Thank goodness for the X1 probe, only the top 6 inches of ground had thawed in that spot, this coin was down around 10, I starting chopping away at the frozen ground thinking nuts I'm chasing some chunk of junk and thinking of giving up but the X1 probe said the target was small, large cent sized not big like a can lid so I kept at it.
Worst large cent signal I dug was on a farm, an uglier signal I had not seen before, it was way down in the lead range and well left of the right edge of the screen and was about 60% low iron tones and kept jumping left. But I had just dug two other large cents only a few feet away so I chased after this one, it was an 1812 if I remember correctly, surounded by old rusty nails.
 
..they look to be in great condition too. Wonder how they were missed before? Did they give a weak signal? Nice finds.
 
I dug a Coronet type LC last year like you dug on the farm. It was one of the worst signals I have ever heard with a coin that size. I dug it because of the high tones mixed in with the low grunts. It ended up being completely on-edge down about 7-8 inches. There was iron in the same hole that came out with the LC. Gotta love that Explorer.
-Bill
 
Charles,
I was pretty well convinced that the reason explorers have done so well in worked over sites was primarily because of the DD coil pattern was different than 30 previous years of concentrics. Don't think it can all be attributed to the electronics.

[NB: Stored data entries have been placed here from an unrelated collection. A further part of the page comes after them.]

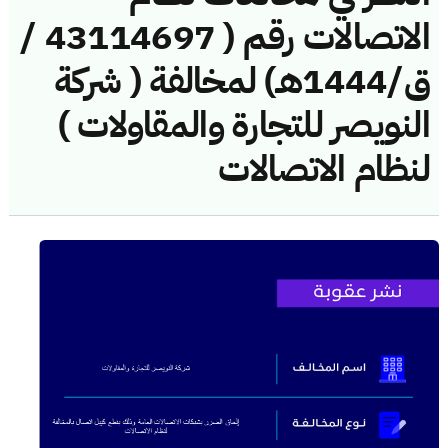
الاتصالات رقم ( 43114697 /
ق/1444هـ) لمخالفة ( شركة
النويصر للتجارة والمقاولات )
لنظام الاتصالات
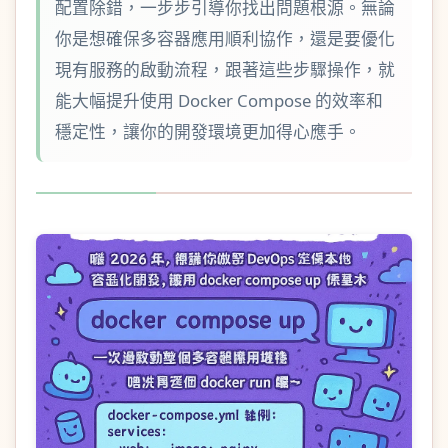
配置除錯，一步步引導你找出問題根源。無論
你是想確保多容器應用順利協作，還是要優化
現有服務的啟動流程，跟著這些步驟操作，就
能大幅提升使用 Docker Compose 的效率和
穩定性，讓你的開發環境更加得心應手。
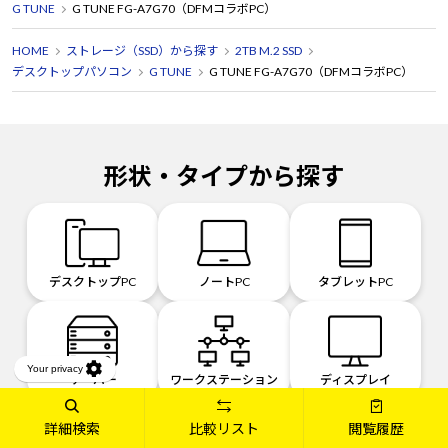
G TUNE
G TUNE FG-A7G70（DFMコラボPC）
HOME
ストレージ（SSD）から探す
2TB M.2 SSD
デスクトップパソコン
G TUNE
G TUNE FG-A7G70（DFMコラボPC）
形状・タイプから探す
デスクトップPC
ノートPC
タブレットPC
サーバー
ワークステーション
ディスプレイ
詳細検索
比較リスト
閲覧履歴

But sure would willing to give one a try. Didn't you build a concentric? Know Kco has some available just recently.
Chris
 
It is really not the coil but the unique desing of the Explorer. The primary difference between a concentric and DD coil are:
#The concentric has a slight advantage in depth if the coils are the same size.
#The cone shape of the electromagnetic foot print of the concentric make them a litte better for picking between deep targets such as coins mixed in with iron.
#A DD does not have as much external noise induced into them as a concentric so are often used on a VLF wide band detector.
#A DD has a narrow hot strip down the center of the coil from heal to toe so can be worked around surface trash and covers more ground at depth.
#The boat shape of a DD covers a little more ground that the same size of a concentric.
The primary reason a DD is used on a VLF is due to external noise rejection by the DD design. The other advantages are less of a factor but important.
The great depth of the Explorer is that it is a sub-group of a PI detector, has almost no problems with soil minerals, so can hit those ultra deep targets. The frequency ranges give great depth on low conductive metal, high conductive metals, and provides outstanding discriminatin and ID of targets. It also extracts conductive AND inductive data from the target so presents this as the coductive and ferrous contents of targets.